It's that time of year again to make some bold proclamations on what our tech future has in store for us.

Over about the last ten years or so, it has become something of a tradition for me to use some of my final blog posts of the year to make Tech predictions about what we might see in the coming year. I’ve always made it a point not to take these predictions too seriously, but at the same time I have always tried to give you my honest opinion about things that I see happening over the next year.

As I make these Tech predictions, I always adhere to two main rules. First, I tried to stay away from making any prediction that is super obvious. Second, I try to avoid repeating the same predictions that all of the other industry analysts are making. The end result is that my year-end predictions are usually a little bit off the wall, and I have a mixed track record with regard to the accuracy of my predictions. Even so, I call them like I see them.

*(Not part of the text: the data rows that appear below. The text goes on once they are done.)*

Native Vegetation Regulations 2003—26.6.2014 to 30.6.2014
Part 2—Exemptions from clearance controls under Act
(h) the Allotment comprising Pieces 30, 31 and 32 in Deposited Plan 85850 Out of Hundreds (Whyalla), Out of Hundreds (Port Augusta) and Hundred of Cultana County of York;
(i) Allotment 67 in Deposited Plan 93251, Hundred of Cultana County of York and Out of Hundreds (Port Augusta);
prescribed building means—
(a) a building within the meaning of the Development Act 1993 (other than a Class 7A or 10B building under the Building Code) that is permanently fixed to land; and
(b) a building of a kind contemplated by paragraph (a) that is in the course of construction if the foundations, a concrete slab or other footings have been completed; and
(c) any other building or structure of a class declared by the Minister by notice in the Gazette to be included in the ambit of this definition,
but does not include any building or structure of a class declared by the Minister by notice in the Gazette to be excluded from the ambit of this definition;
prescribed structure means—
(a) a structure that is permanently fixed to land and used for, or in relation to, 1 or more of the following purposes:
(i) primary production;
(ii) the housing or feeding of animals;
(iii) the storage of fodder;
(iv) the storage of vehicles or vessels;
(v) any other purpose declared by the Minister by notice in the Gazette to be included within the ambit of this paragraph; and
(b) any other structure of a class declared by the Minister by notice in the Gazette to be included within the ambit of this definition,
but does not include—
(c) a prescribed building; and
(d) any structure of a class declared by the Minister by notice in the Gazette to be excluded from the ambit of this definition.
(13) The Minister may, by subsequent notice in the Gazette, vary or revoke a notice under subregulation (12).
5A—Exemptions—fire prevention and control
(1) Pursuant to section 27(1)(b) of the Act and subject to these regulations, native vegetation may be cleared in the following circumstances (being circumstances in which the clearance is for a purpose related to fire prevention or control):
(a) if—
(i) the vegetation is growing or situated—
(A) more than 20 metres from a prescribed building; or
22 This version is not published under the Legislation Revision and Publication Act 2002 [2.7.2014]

So with that said, here are my predictions for 2022.

VR / AR Manufacturers Begin to Standardize Devices
Right now there are countless VR and AR headsets available in the market ranging from low end consumer devices to insanely expensive devices that are geared toward the enterprise.

While I think that there will always be base models and high-end models available, I think that over the next year we are going to start to see more standardization among devices than what we have seen in the past. The reason why I say this is fairly simple. In 2021 Facebook, Microsoft, and others have made major investments in the metaverse. Prior to that, VR technology was beginning to stagnate. After all, the Microsoft mixed reality portal had not seen a new feature in a couple of years.

Headset manufacturers know that these major investments in the metaverse are likely to be a cash cow for them, and are going to do whatever it takes to position there headsets to take full advantage of these new offerings. This is inevitably going to drive standardization.

Teams Morphs into Some Kind of Super Application
Earlier this year, I predicted that Microsoft Teams might eventually replace Outlook. While I still think that that prediction will eventually come to pass, I actually think that Microsoft has even bigger plans for Teams. Microsoft has already begun integrating Fluid Framework components into Teams, and that’s going to allow Teams users to be able to collaborate in ways that they haven’t been able to in the past. My guess is that it will take some time, but Microsoft will eventually add full-blown document authoring, editing and collaboration capabilities to Teams. It’s hard to say with this will actually look like, but I envision users being able to collaborate on Word and Excel documents in real time, without ever having to leave Teams.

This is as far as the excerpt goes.